Summarising centre and spread

Most data sets exhibit variability — all values are not the same! Two aspects of the distribution of values are particularly important.

Centre
The centre of a distribution is a 'typical' value around which the data are located.
Spread
The spread of a distribution of values describes the distance of the individual values from the centre.

In this section, we examine how to describe centre and spread with numerical values called summary statistics. Numerical summaries of centre and spread give particularly concise and meaningful comparisons of different groups.

Three workers in a tent factory cut guy ropes by hand in lengths of 2 metres. The diagram below shows how the actual lengths of 20 guy ropes cut by each employee differ from the target lengths.

There is considerable variation in the lengths of the ropes cut by the three employees — they can be up to 20 mm off their target.

  • The centre of Employee A's distribution is close to zero — the ropes are typically about the right length.
  • Employee B tends to cut the guy ropes too short. The centre of Employee B's distribution is about -10mm.
  • Employee C tends to cut the ropes too long.
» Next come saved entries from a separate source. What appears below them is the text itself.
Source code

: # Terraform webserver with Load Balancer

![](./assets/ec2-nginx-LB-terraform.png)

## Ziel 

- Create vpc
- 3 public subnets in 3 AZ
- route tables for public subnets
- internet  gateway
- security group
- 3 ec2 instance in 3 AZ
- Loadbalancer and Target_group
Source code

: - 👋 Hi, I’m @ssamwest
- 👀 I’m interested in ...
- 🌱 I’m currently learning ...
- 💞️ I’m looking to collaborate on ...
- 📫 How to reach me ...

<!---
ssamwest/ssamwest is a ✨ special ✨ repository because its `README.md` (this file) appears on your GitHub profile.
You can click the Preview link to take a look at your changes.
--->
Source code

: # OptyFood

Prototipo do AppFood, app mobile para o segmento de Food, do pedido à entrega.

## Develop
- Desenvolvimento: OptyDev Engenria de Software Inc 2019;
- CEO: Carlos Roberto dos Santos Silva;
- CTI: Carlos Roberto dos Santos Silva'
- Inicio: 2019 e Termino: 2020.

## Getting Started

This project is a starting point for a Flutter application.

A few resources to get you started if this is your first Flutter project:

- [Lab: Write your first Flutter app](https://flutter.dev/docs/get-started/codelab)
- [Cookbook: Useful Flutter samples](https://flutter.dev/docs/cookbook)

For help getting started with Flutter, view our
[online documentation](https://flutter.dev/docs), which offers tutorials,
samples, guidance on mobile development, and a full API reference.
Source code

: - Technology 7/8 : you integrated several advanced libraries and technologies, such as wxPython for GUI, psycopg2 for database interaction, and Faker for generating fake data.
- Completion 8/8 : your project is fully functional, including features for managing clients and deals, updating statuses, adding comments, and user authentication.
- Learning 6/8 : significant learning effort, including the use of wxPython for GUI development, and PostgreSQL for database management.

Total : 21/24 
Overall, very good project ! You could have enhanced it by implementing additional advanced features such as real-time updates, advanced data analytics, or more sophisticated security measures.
The centre of the distribution is close to 10mm.

A numerical measure of centre should describe this tendency for employees to over- or under-cut the ropes.


A different group of three workers was given the same task in order to assess whether they could cut the ropes more accurately.

None of these three workers tends to cut the ropes too long or too short — the centres of all three distributions are close to zero. However

  • Employee D is the most consistent. The ropes are generally within 5mm of the target length.
  • Employee F is the least consistent — the ropes can be up to 20mm out.

A numerical measure of spread should describe how consistently the workers can cut the ropes to length.